With the Institute of Practitioners in Advertising’s latest Bellwether report highlighting that UK marketers’ digital budgets have increased at their highest rate in a decade, this blog analyses the trend and raises a word of caution about the increasing momentum of this communications channel to the detriment of others.
The perennial boardroom challenge to marketers has always been demonstrating how marketing directly correlates to a positive sales impact. Marketers have always struggled to demonstrate this link, with many in business quoting John Wanamaker infamous quip that half the money he spent on advertising was wasted, but that he didn’t know which half. However, the advent of digital marketing has altered perceptions amongst some. It is now possible to track a consumer from an initial paid click through to the completion of an online sale. To many in the C-suite, this is the ultimate indicator in judging the success of the marketing team and the return on investment from their budget. CFO’s now claim an understanding of the, perceived, linear consumer journey through the sales funnel and therefore are able to justify the marketing investment.
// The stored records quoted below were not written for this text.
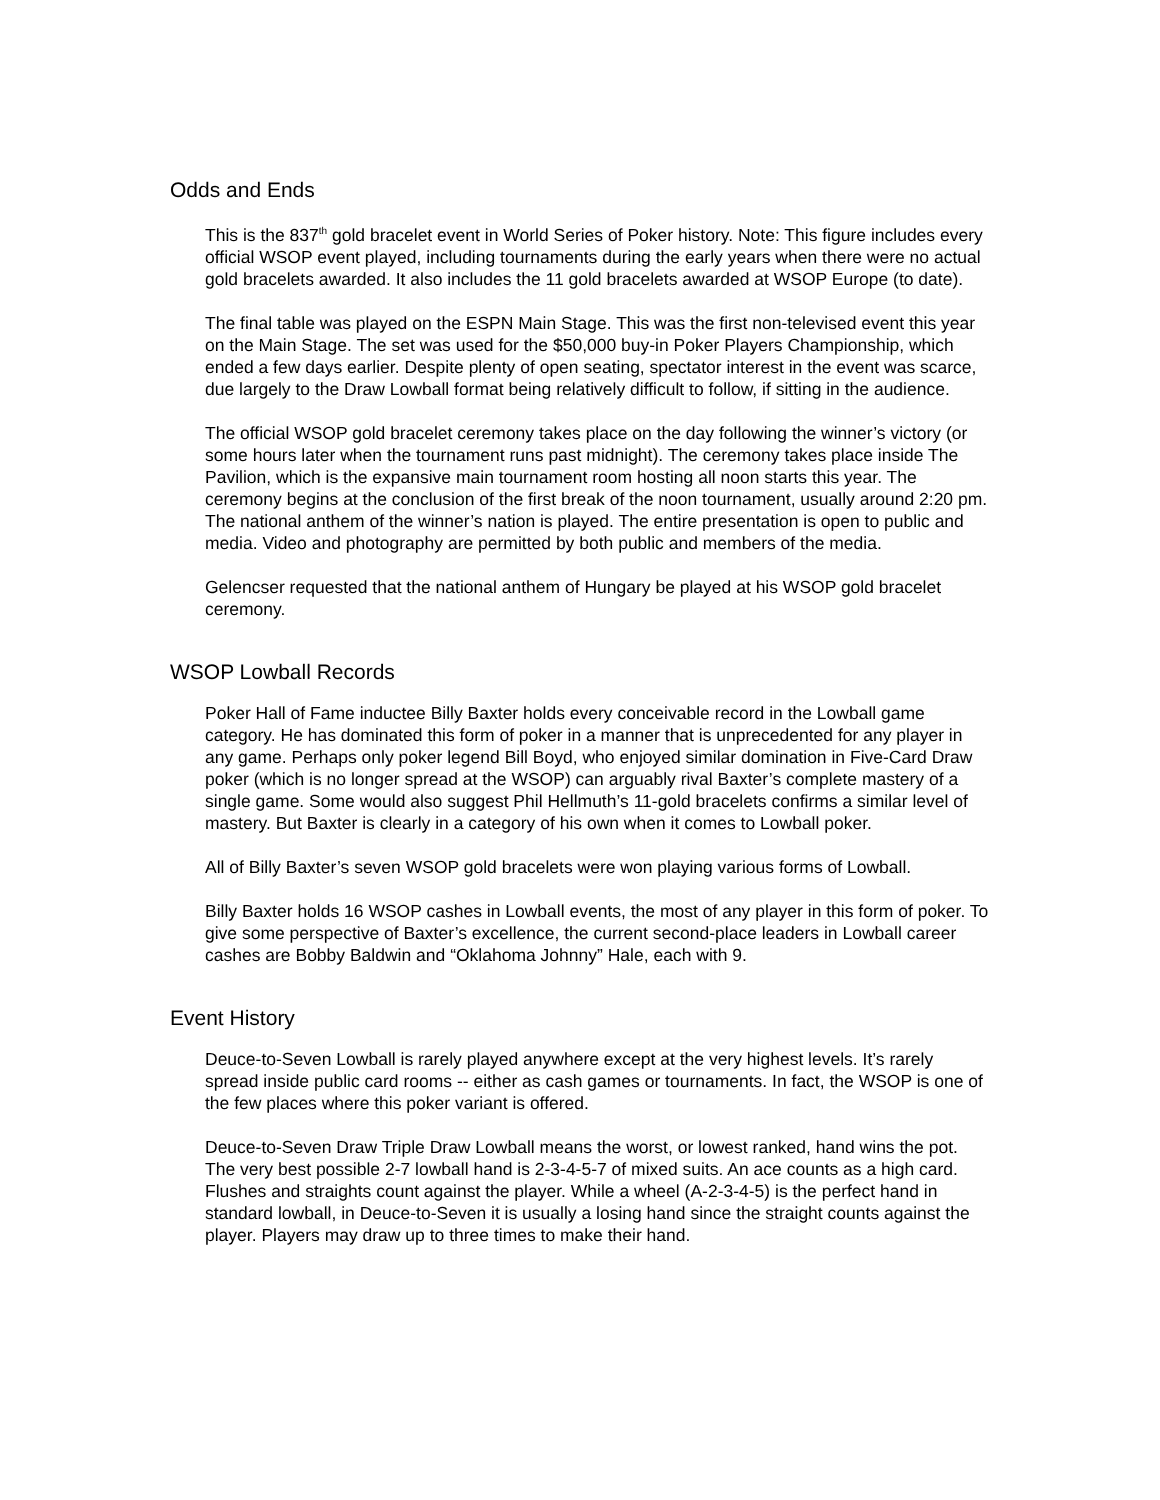Odds and Ends
This is the 837<sup>th</sup> gold bracelet event in World Series of Poker history. Note: This figure includes every official WSOP event played, including tournaments during the early years when there were no actual gold bracelets awarded. It also includes the 11 gold bracelets awarded at WSOP Europe (to date).
The final table was played on the ESPN Main Stage. This was the first non-televised event this year on the Main Stage. The set was used for the $50,000 buy-in Poker Players Championship, which ended a few days earlier. Despite plenty of open seating, spectator interest in the event was scarce, due largely to the Draw Lowball format being relatively difficult to follow, if sitting in the audience.
The official WSOP gold bracelet ceremony takes place on the day following the winner’s victory (or some hours later when the tournament runs past midnight). The ceremony takes place inside The Pavilion, which is the expansive main tournament room hosting all noon starts this year. The ceremony begins at the conclusion of the first break of the noon tournament, usually around 2:20 pm. The national anthem of the winner’s nation is played. The entire presentation is open to public and media. Video and photography are permitted by both public and members of the media.
Gelencser requested that the national anthem of Hungary be played at his WSOP gold bracelet ceremony.
WSOP Lowball Records
Poker Hall of Fame inductee Billy Baxter holds every conceivable record in the Lowball game category. He has dominated this form of poker in a manner that is unprecedented for any player in any game. Perhaps only poker legend Bill Boyd, who enjoyed similar domination in Five-Card Draw poker (which is no longer spread at the WSOP) can arguably rival Baxter’s complete mastery of a single game. Some would also suggest Phil Hellmuth’s 11-gold bracelets confirms a similar level of mastery. But Baxter is clearly in a category of his own when it comes to Lowball poker.
All of Billy Baxter’s seven WSOP gold bracelets were won playing various forms of Lowball.
Billy Baxter holds 16 WSOP cashes in Lowball events, the most of any player in this form of poker. To give some perspective of Baxter’s excellence, the current second-place leaders in Lowball career cashes are Bobby Baldwin and “Oklahoma Johnny” Hale, each with 9.
Event History
Deuce-to-Seven Lowball is rarely played anywhere except at the very highest levels. It’s rarely spread inside public card rooms -- either as cash games or tournaments. In fact, the WSOP is one of the few places where this poker variant is offered.
Deuce-to-Seven Draw Triple Draw Lowball means the worst, or lowest ranked, hand wins the pot. The very best possible 2-7 lowball hand is 2-3-4-5-7 of mixed suits. An ace counts as a high card. Flushes and straights count against the player. While a wheel (A-2-3-4-5) is the perfect hand in standard lowball, in Deuce-to-Seven it is usually a losing hand since the straight counts against the player. Players may draw up to three times to make their hand.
Their perception is that the internal justification for the marketing budget just got infinitely easier.
However, there is a serious issue associated with this. By investing so heavily in digital a business is effectively ensuring that the brand is readily available which, of course, is vital. However, if a business takes its eye off the health of the brand and consistently prioritises online availability to the detriment of the brand’s appeal, perceptions etc. then problems will appear down the line.
As soon as the product becomes solely focused on availability and price, it becomes commoditised, eradicating any brand loyalty. If the brand continues investing at a consistently high-level comparative to the category and its competitors the potential long-term brand health issues will remain hidden. However, the business landscape is constantly evolving and inevitably at some stage, due to internal or external influences, real term and/or comparative marketing spend will fall. At this point, if the brand’s performance has been completely dependent on being at the top of the first page of Google results, when it drops to the second page sales will plummet and competitors will exploit the space that the brand used to occupy. The only way to guard against this is to continue nurturing and building consumer loyalty and advocacy through all communication channels so that consumers continue to seek out the brand irrespective of its digital ranking.
As a result, its vitally important to ensure that brands do not take their eye off the necessity of long term brand building. It is worth noting at this stage that we are not attempting to rubbish the importance of digital marketing, clearly it is a highly influential and vital communications channel. However, we are trying to demonstrate that digital is not the sole solution and must not come to the detriment of other, more traditional, channels.
This presents an even greater challenge to marketers as they now have to make an even stronger case for long term brand building as CFO’s may believe that digital is the ultimate marketing ROI solution. So, whilst the long-term trend of ever increasing digital marketing budgets is set to continue we would urge caution to brand marketers who turn a blind eye to the traditional channels in order to remain focused on the path of least boardroom resistance.